- What is needed
Count the lines in the items below that contain the word "this". Give only the number.

- Listed records
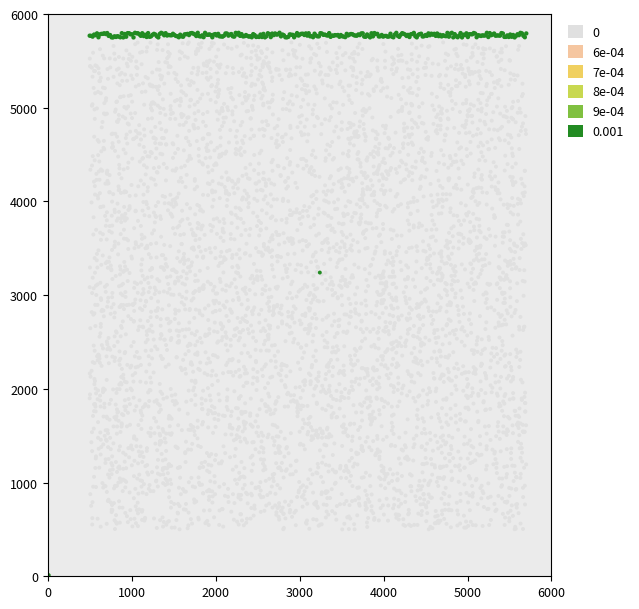

Is it true that 33505909999bf2f9a01b07481996227bffe2a8b equals 2175 at 1?

False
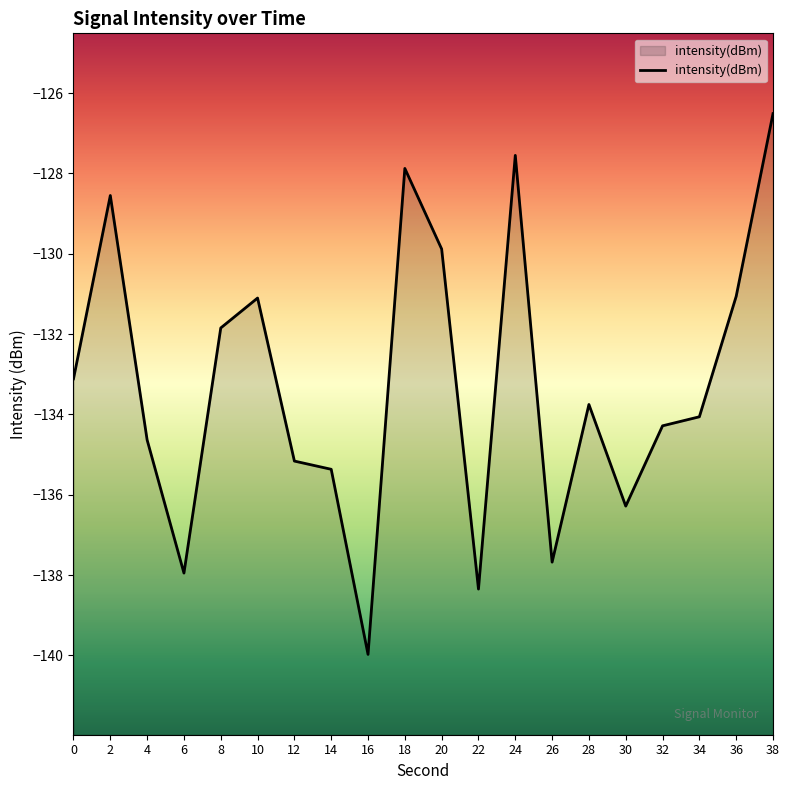

At which label does the data first exceed -133?

2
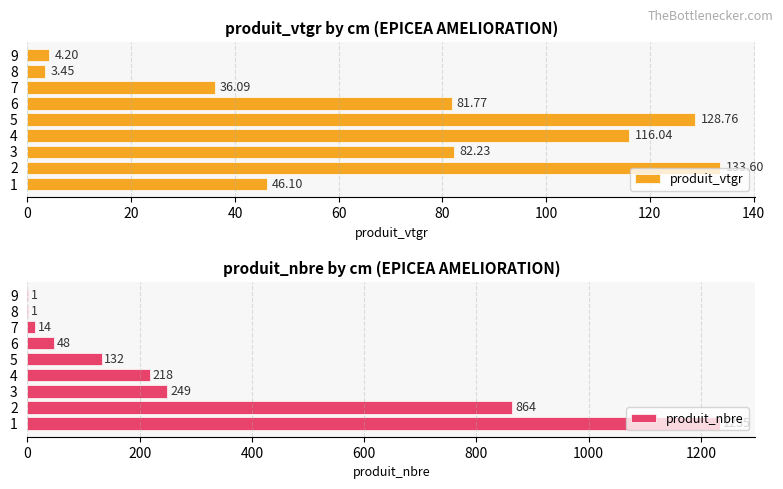

List the labels in order of produit_vtgr value, smallest first.

8, 9, 7, 1, 6, 3, 4, 5, 2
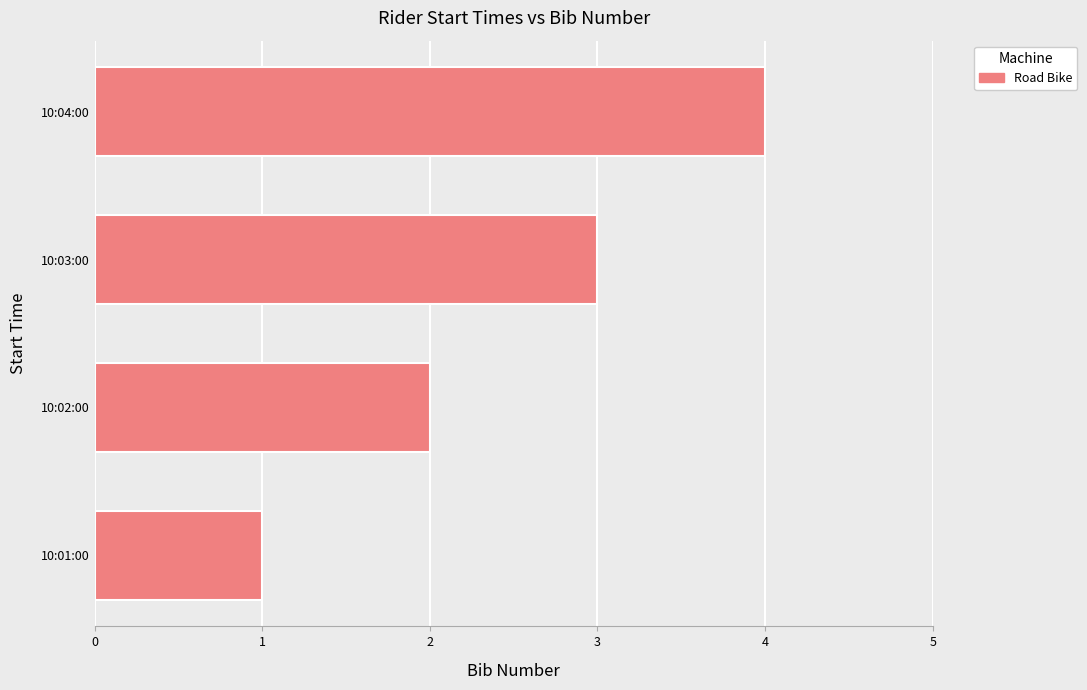

What is the difference between the maximum and minimum values?

3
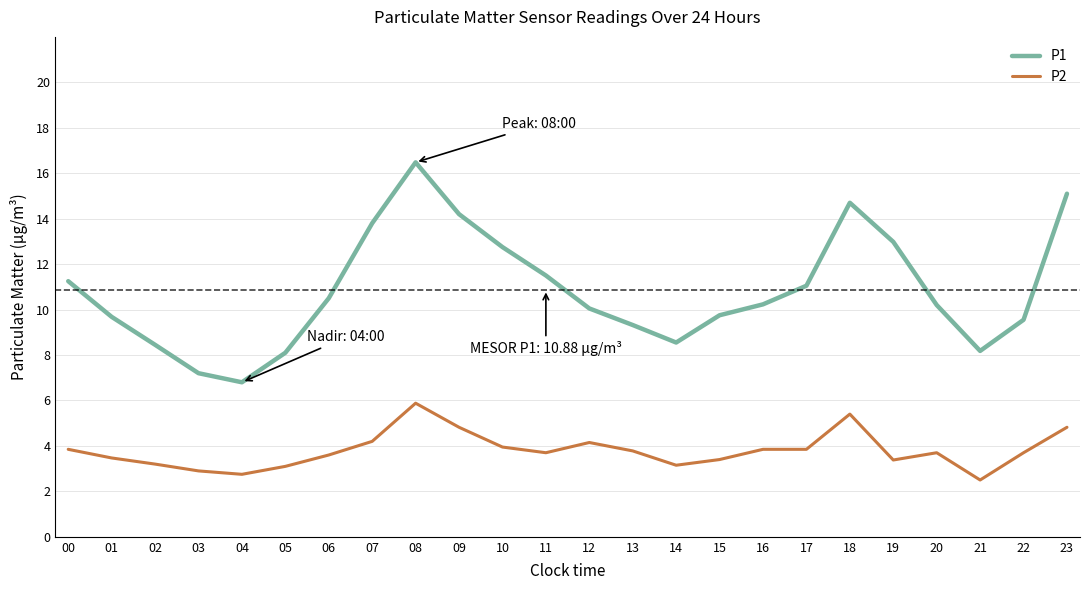

At which label does P1 first exceed 10?

00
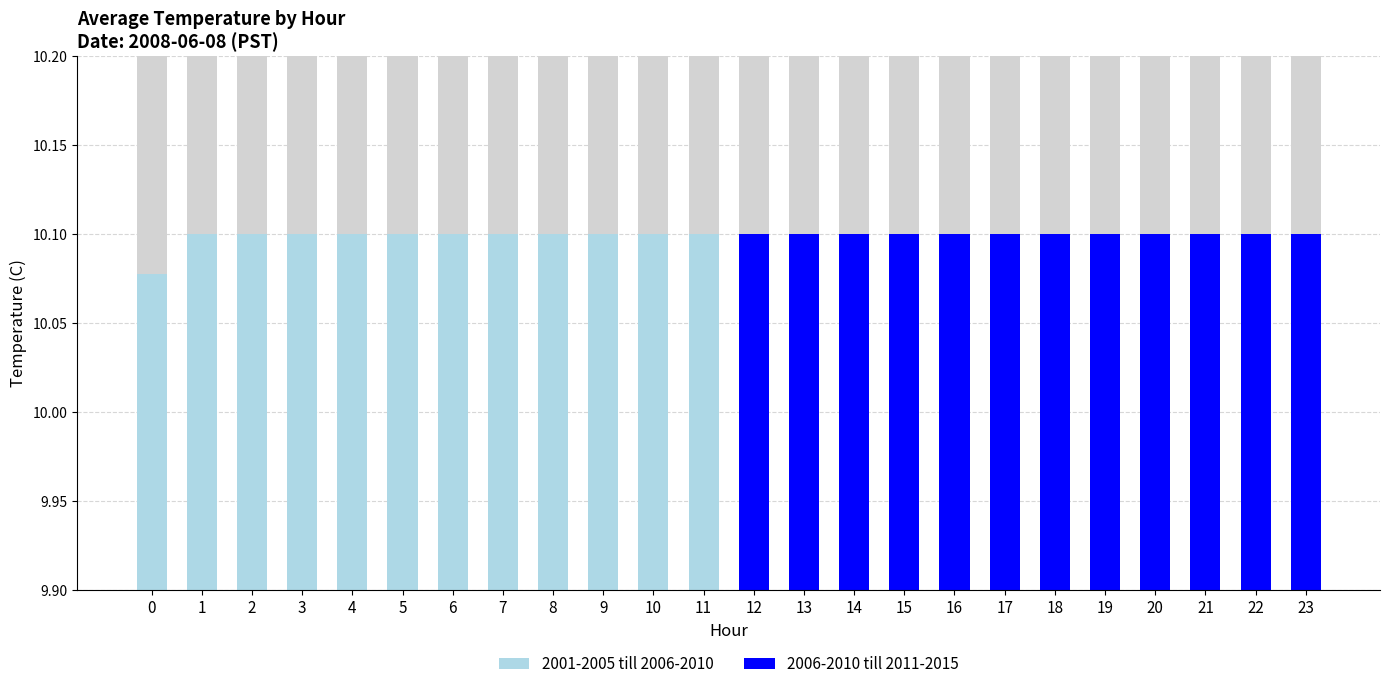

Which category has the highest value across all series?

1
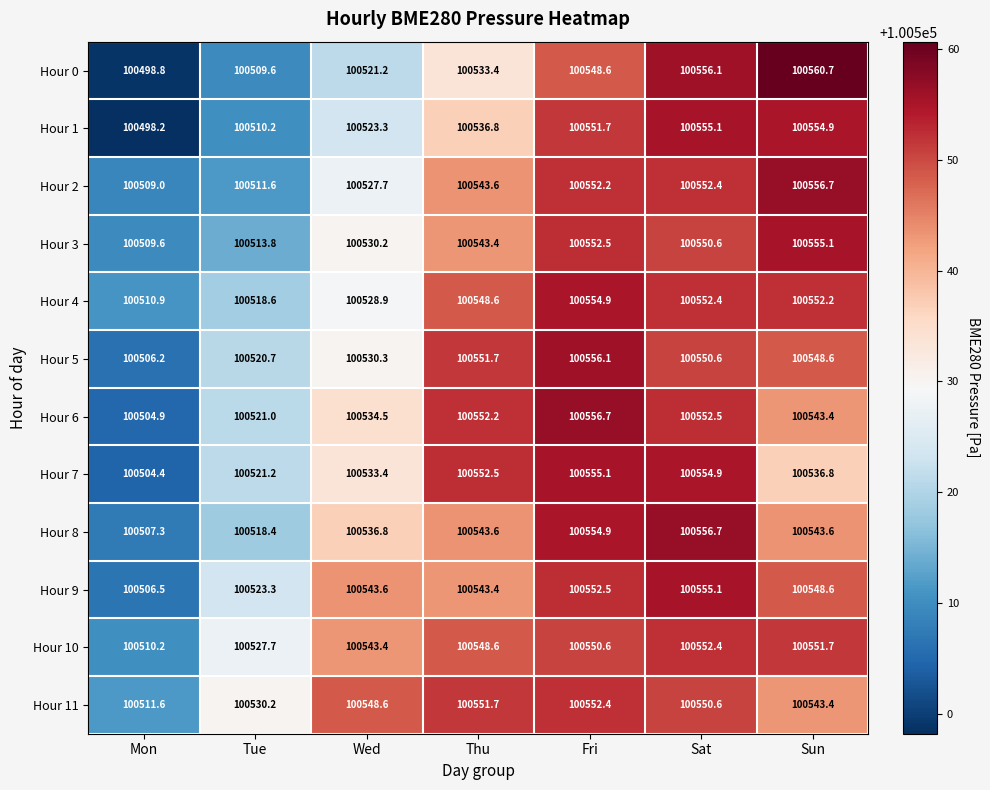

The value of Hour 2 at Mon is 100509.0. True or false?

True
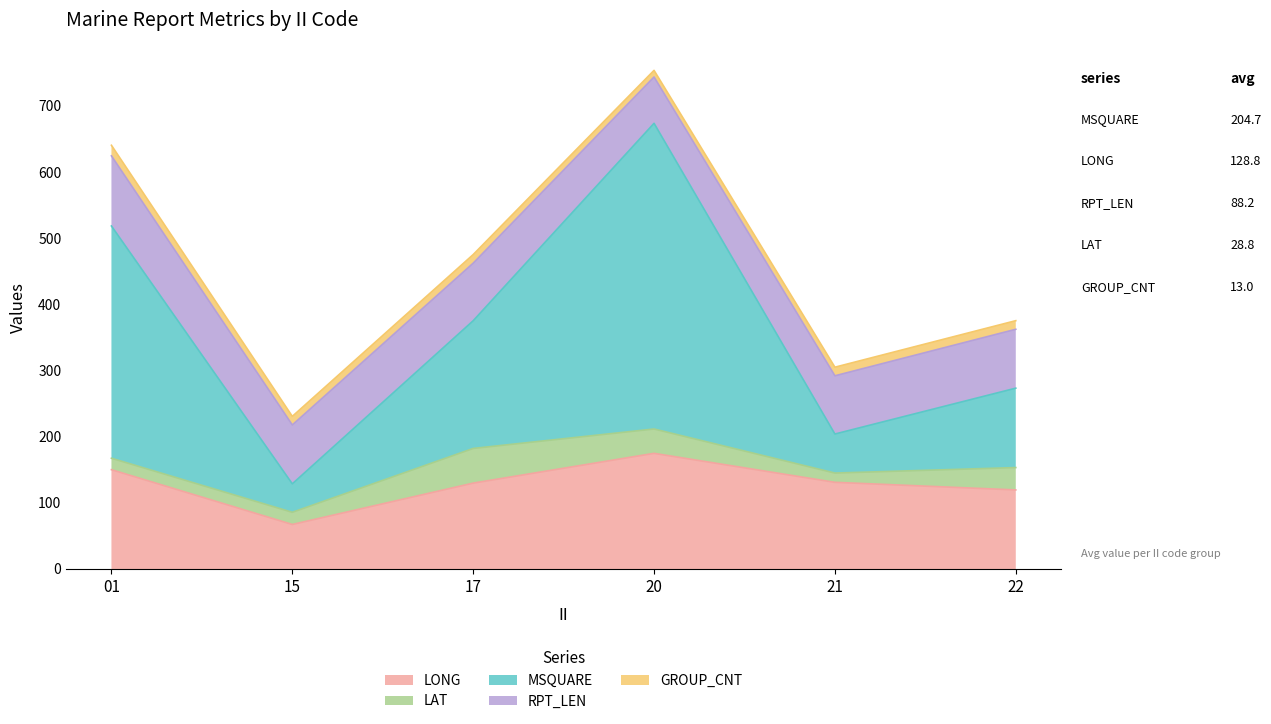

What is the value of the LAT point at the 3rd from the left?

52.4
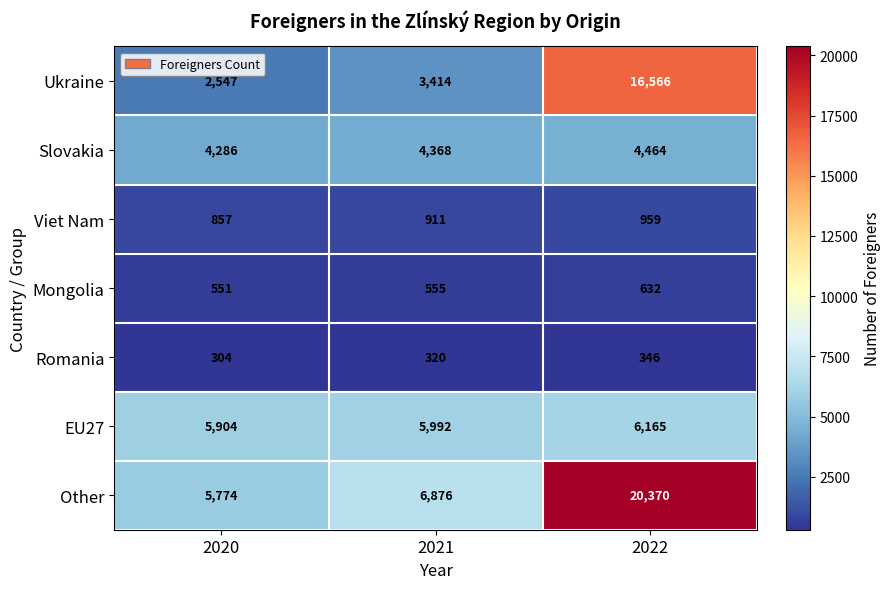

Where is Other nearest to the value 13072?

2021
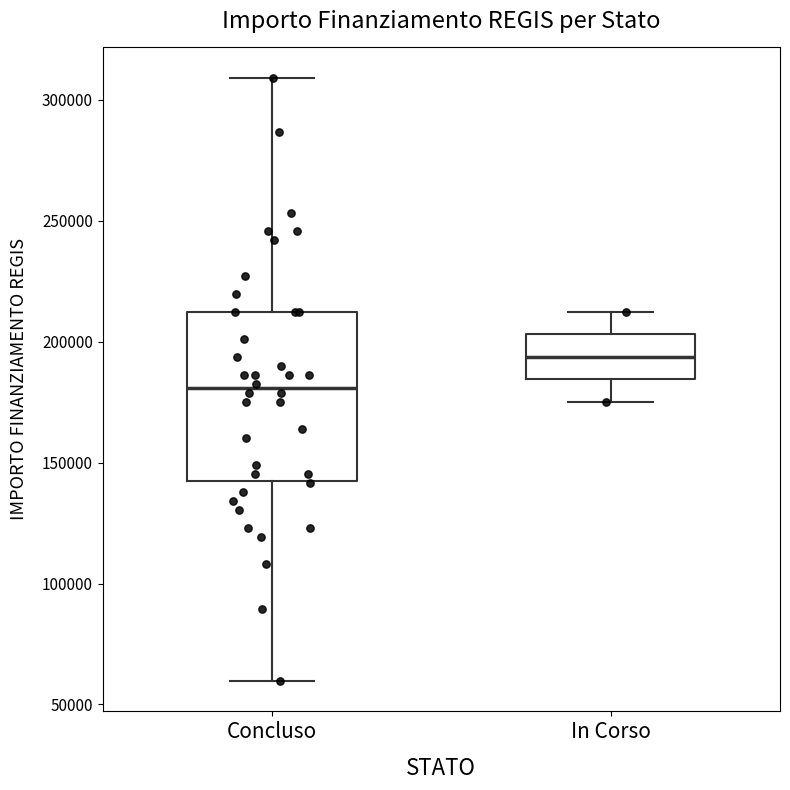

Which box has the highest median line?

In Corso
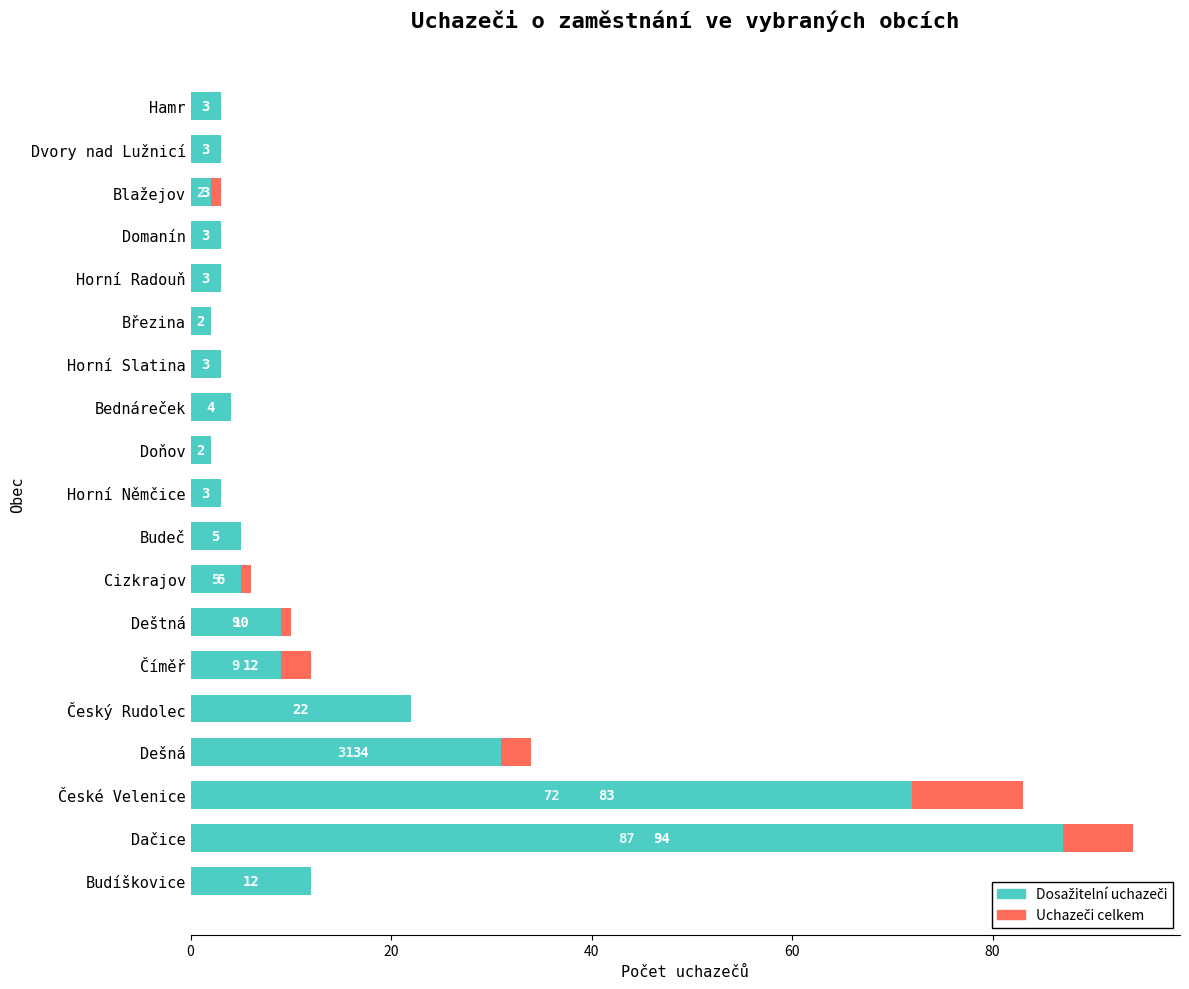

Rank the series by their maximum value, from highest to lowest.

Uchazeči celkem, Dosažitelní uchazeči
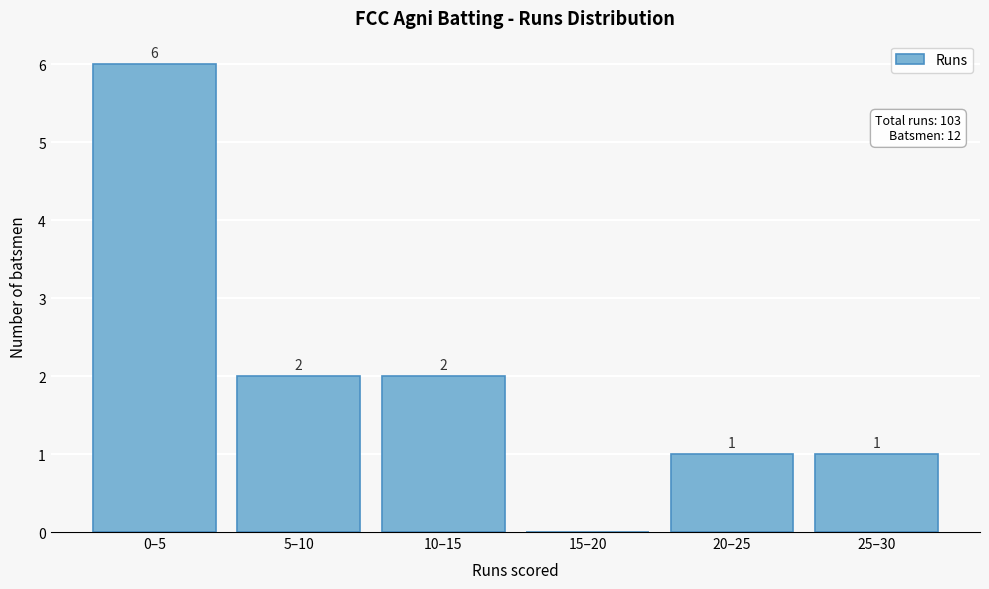

Reading left to right, what are all the values shown in this chart?

0–5=6	5–10=2	10–15=2	15–20=0	20–25=1	25–30=1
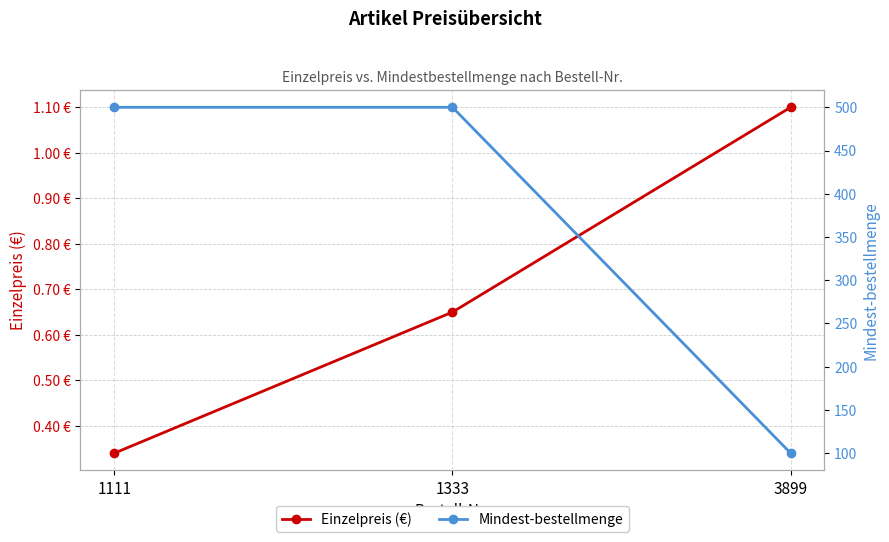

Reading left to right, list all the values displayed in this chart.

Einzelpreis (€): 1111=0.3	1333=0.7	3899=1.1
Mindest-bestellmenge: 1111=500.0	1333=500.0	3899=100.0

- Task solution
2